> Source text:
>>

Our knee injury reduction training plan, called Athena, diverges from the common approach and combines neuromuscular training with resistance training. Progressions in the plan call for establishing good movement quality in unloaded, static conditions and progress to maintaining the trained movement quality into loaded and dynamic conditions. Simultaneously, the trained movement quality gained in unloaded conditions are separately progressed to add loading without increasing dynamism. In these two separate and simultaneous progressions, neuromuscular function is trained alongside strength.
The idea behind this is incredibly simple and yet somehow controversial: strong athletes have more control over their joints and the effects of external forces on those joints than do weak athletes. This is true since heavy resistance training increases the ability of the central nervous system to recruit more muscle. It also increases the quality of the contraction when recruited, both leading to better joint control. Also, properly coached strength movements increase movement quality. This translates to athletes using the proper muscles in the proper order and proportion during certain movements. After all, if adolescent girls are quad dominant, then coaches should make an explicit effort to train athletes’ hamstrings and gluteal muscles through squatting, lunging, and hinging. As athletes become stronger and better able to use these muscles then they can be trained with drills to use them in more dynamic situations. Or, they can be done alongside one another.

<<

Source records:

>>

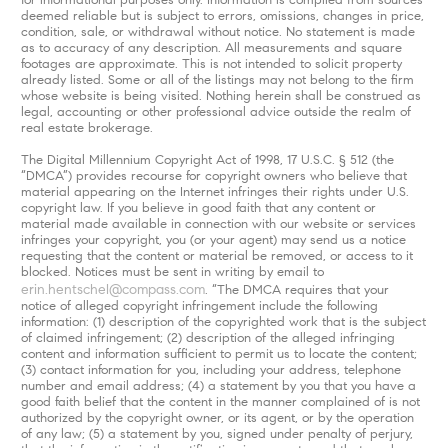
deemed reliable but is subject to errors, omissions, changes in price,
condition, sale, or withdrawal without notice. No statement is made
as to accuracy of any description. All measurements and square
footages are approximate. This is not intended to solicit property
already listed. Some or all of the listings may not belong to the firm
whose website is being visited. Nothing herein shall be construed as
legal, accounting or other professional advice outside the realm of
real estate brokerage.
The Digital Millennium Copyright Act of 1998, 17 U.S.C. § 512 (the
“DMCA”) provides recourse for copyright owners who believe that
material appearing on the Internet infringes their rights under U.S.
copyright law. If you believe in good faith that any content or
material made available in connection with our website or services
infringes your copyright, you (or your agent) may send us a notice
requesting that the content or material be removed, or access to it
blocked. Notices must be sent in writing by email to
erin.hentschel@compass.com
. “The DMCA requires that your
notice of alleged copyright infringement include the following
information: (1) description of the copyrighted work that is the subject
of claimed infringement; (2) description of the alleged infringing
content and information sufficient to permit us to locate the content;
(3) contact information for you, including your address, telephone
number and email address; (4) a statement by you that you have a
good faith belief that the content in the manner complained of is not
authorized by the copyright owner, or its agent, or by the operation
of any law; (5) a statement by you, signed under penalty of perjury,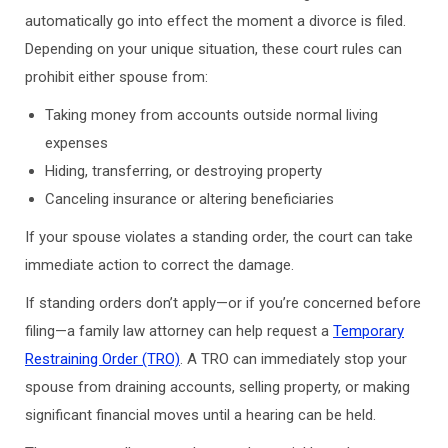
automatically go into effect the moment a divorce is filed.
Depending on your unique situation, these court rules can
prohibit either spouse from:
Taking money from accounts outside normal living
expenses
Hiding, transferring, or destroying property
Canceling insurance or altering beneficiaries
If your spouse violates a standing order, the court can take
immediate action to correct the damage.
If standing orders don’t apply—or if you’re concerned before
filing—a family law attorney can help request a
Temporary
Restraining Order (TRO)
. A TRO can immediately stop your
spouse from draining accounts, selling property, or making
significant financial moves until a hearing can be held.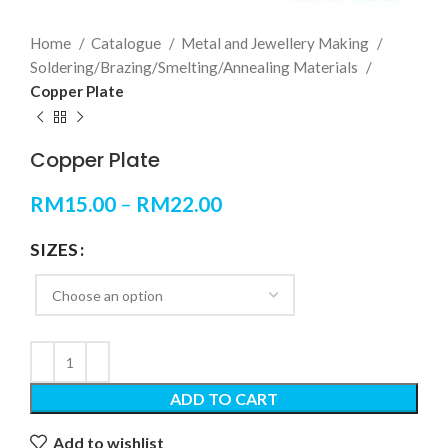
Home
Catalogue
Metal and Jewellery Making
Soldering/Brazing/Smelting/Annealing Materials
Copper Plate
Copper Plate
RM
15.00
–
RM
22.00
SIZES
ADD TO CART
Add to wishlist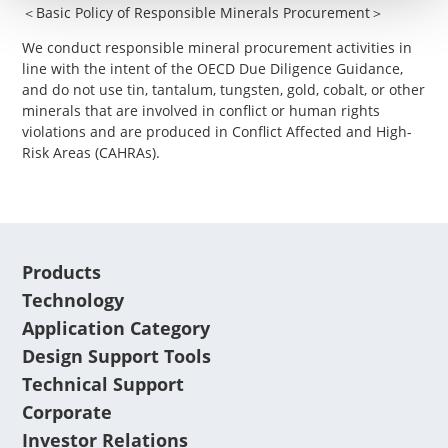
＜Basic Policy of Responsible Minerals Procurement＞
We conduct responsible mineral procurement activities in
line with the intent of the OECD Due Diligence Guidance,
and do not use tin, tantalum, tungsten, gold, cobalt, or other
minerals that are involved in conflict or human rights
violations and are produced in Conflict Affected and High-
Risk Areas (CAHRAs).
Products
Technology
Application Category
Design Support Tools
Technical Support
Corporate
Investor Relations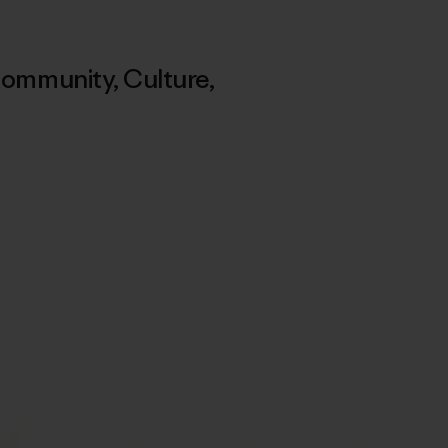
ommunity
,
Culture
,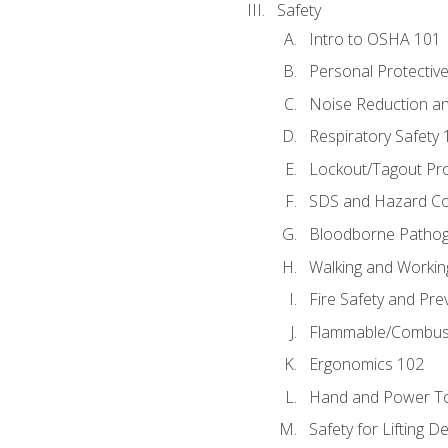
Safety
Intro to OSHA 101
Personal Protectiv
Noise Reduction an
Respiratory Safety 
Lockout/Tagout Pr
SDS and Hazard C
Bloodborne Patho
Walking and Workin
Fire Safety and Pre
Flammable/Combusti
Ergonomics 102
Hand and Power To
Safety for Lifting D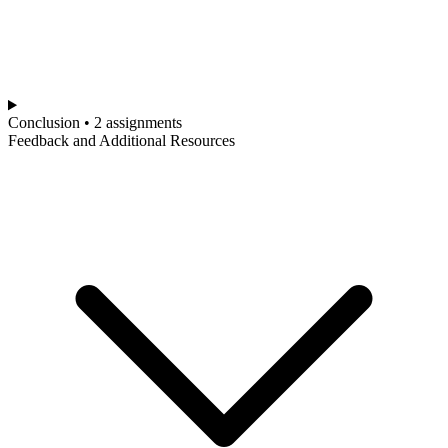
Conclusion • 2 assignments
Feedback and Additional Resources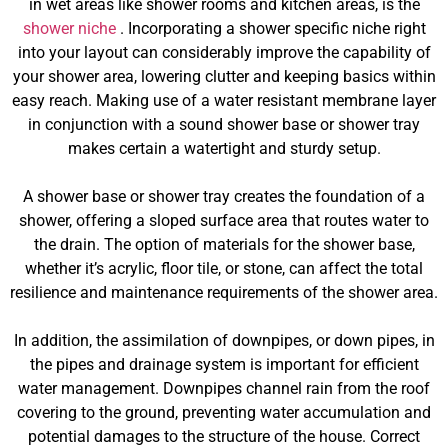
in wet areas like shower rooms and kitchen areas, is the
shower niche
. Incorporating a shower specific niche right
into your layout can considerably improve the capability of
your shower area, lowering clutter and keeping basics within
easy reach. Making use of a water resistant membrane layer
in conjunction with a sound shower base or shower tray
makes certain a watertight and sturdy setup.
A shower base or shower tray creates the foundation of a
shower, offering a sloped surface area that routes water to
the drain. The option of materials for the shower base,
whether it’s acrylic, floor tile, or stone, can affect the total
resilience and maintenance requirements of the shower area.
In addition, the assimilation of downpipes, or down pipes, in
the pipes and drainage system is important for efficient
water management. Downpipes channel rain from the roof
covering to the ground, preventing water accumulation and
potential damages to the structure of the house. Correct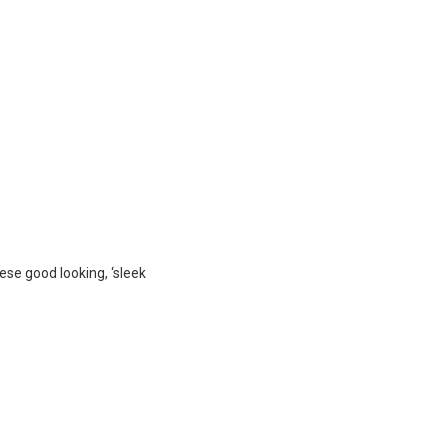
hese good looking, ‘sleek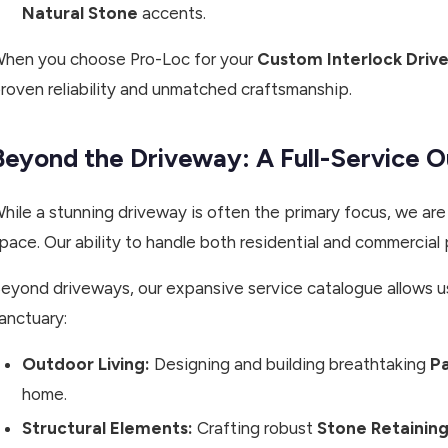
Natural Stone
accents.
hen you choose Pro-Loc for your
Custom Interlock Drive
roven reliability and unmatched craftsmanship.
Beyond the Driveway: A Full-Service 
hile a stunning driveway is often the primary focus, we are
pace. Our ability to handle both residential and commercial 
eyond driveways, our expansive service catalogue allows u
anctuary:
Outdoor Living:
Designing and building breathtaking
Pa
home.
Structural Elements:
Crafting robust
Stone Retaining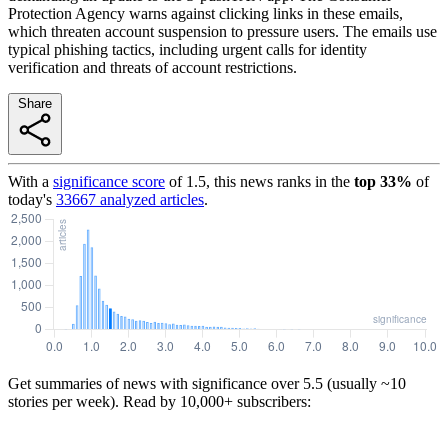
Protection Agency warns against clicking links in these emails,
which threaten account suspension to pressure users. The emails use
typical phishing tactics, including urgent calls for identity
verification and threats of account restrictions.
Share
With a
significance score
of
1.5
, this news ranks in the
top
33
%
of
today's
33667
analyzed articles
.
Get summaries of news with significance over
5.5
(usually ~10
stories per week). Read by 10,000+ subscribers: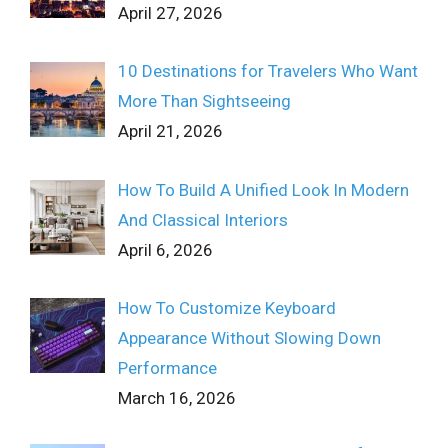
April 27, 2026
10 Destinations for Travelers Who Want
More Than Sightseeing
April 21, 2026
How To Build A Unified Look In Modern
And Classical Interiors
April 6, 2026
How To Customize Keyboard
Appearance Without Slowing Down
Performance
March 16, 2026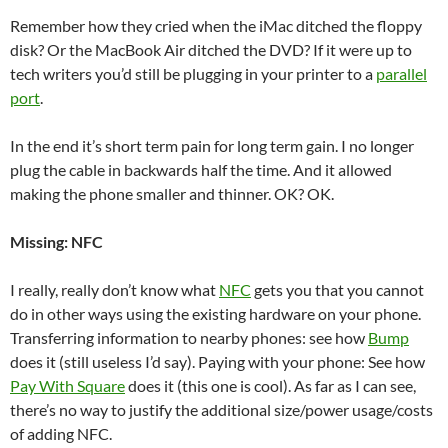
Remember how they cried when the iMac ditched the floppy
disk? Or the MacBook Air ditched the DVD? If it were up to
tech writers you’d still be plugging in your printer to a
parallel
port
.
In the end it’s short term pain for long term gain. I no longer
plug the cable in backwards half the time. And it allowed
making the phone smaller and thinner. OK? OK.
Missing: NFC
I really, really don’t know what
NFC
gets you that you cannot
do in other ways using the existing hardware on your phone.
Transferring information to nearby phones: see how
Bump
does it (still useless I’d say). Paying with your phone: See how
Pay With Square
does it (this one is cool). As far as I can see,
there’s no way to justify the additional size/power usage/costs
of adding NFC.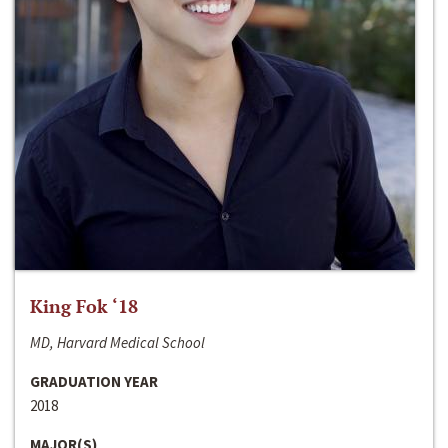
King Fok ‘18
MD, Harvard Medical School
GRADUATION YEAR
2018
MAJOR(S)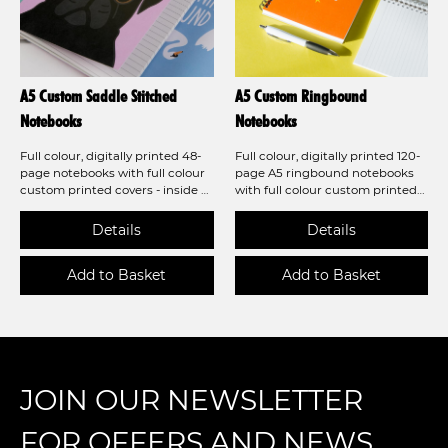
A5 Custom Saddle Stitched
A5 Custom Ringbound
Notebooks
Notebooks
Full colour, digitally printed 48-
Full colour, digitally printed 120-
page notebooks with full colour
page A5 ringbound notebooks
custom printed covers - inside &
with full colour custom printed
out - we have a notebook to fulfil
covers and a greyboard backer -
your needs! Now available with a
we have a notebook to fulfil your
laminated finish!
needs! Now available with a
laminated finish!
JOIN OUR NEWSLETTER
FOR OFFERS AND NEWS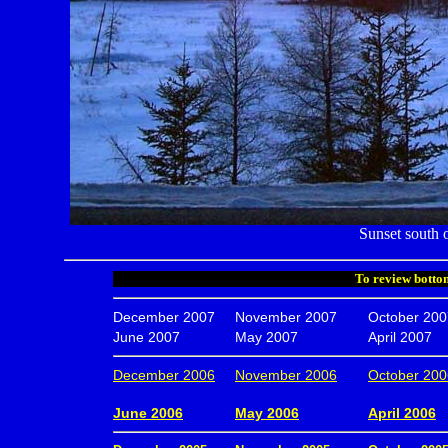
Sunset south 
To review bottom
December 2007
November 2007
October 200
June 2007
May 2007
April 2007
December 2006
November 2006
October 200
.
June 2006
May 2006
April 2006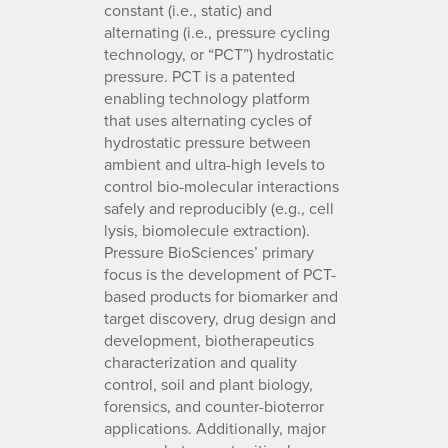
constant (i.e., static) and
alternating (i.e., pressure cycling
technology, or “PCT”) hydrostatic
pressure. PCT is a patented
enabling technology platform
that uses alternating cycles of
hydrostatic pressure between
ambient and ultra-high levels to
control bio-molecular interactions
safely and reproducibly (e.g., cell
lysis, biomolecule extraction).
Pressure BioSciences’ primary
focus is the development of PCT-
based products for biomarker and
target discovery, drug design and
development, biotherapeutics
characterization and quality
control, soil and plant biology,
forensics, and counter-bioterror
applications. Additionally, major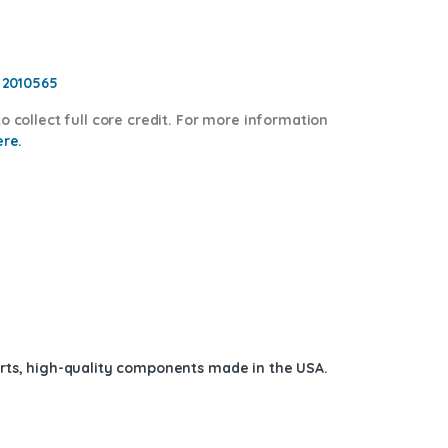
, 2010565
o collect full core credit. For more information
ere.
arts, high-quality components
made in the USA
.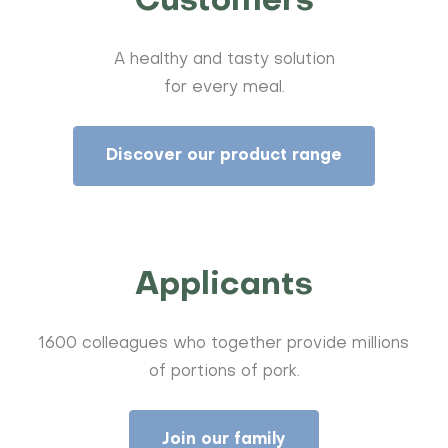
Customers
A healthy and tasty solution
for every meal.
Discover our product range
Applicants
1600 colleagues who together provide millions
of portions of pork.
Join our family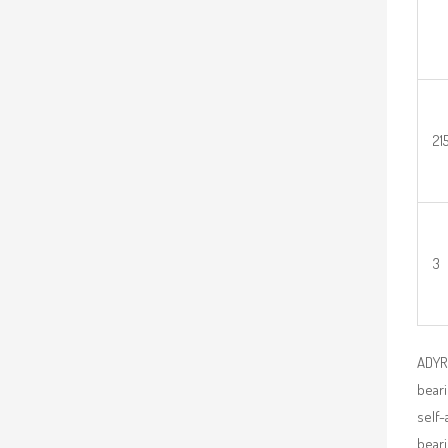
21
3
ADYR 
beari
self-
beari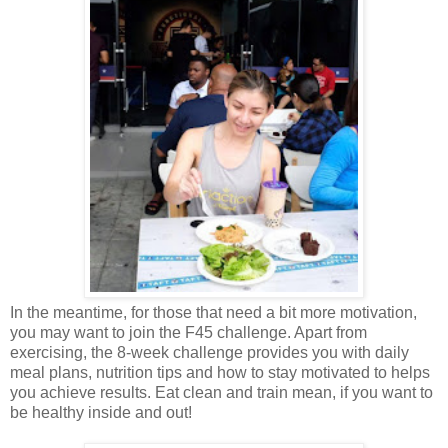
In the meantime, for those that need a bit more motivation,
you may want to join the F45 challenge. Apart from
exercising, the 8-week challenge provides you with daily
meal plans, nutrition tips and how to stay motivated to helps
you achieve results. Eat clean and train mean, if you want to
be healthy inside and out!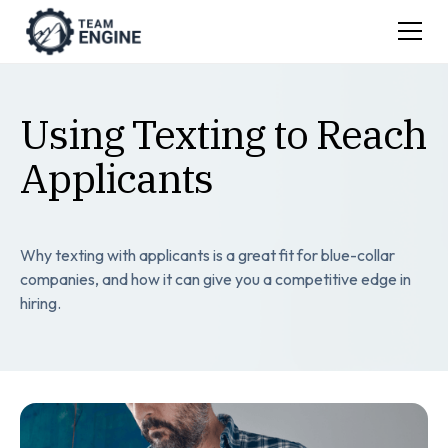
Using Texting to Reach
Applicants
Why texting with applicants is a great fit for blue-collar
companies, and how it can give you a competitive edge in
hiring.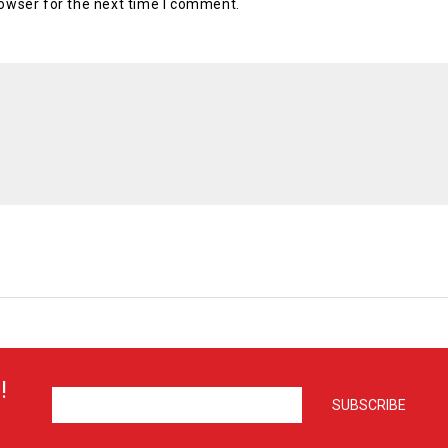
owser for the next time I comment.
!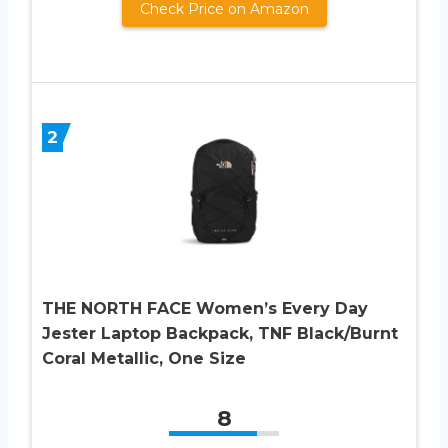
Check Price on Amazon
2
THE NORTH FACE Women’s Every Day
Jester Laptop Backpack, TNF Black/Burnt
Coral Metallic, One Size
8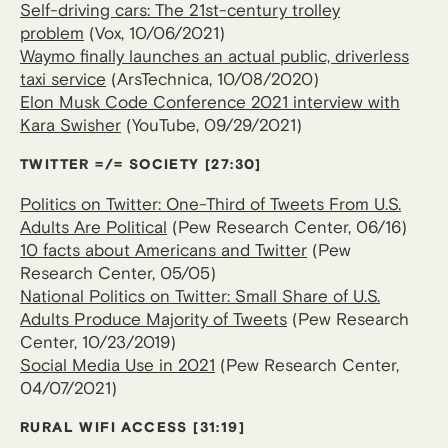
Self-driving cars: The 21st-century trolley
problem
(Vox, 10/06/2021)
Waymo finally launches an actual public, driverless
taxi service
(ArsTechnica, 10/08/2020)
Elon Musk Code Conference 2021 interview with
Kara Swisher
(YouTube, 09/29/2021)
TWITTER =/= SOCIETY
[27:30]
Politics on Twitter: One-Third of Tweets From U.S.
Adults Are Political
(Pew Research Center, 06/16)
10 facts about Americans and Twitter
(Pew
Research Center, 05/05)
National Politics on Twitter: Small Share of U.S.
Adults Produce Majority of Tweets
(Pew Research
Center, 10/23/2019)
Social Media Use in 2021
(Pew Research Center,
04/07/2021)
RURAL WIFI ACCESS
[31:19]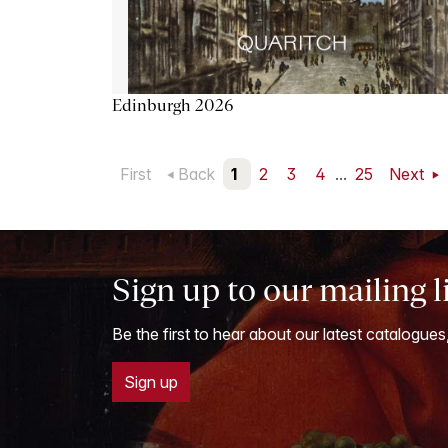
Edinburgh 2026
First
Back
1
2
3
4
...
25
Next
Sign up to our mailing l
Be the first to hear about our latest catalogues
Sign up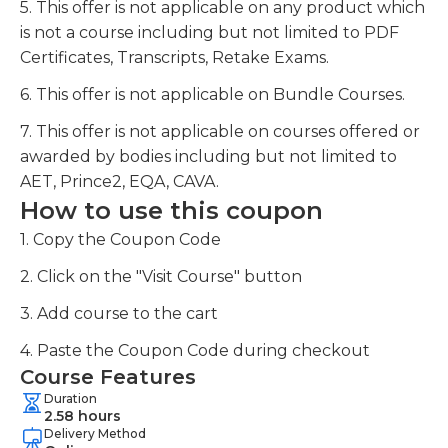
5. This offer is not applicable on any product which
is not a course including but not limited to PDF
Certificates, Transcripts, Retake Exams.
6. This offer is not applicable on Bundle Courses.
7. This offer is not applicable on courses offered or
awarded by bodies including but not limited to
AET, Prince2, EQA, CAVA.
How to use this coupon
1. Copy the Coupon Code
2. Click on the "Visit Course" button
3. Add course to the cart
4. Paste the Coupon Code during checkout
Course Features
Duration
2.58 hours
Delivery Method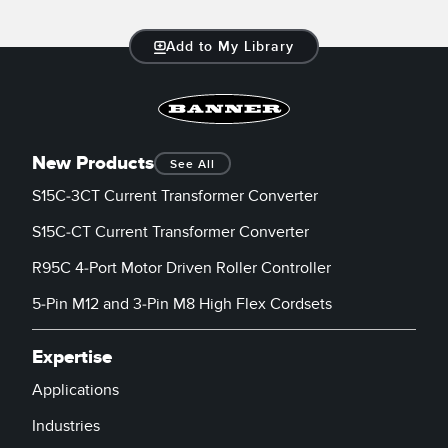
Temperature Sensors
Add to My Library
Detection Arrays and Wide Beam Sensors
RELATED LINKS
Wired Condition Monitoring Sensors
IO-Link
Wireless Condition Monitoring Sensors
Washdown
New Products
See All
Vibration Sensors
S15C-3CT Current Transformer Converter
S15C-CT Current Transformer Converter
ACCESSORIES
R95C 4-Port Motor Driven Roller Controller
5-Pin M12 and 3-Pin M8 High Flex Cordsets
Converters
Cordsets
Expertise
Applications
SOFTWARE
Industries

<<

> Work task: Print the part of the Athena knee injury training text that begins at the words "Our knee injury" and stops after "trained alongside strength.", copied word for word.

> Solution below:
Our knee injury reduction training plan, called Athena, diverges from the common approach and combines neuromuscular training with resistance training. Progressions in the plan call for establishing good movement quality in unloaded, static conditions and progress to maintaining the trained movement quality into loaded and dynamic conditions. Simultaneously, the trained movement quality gained in unloaded conditions are separately progressed to add loading without increasing dynamism. In these two separate and simultaneous progressions, neuromuscular function is trained alongside strength.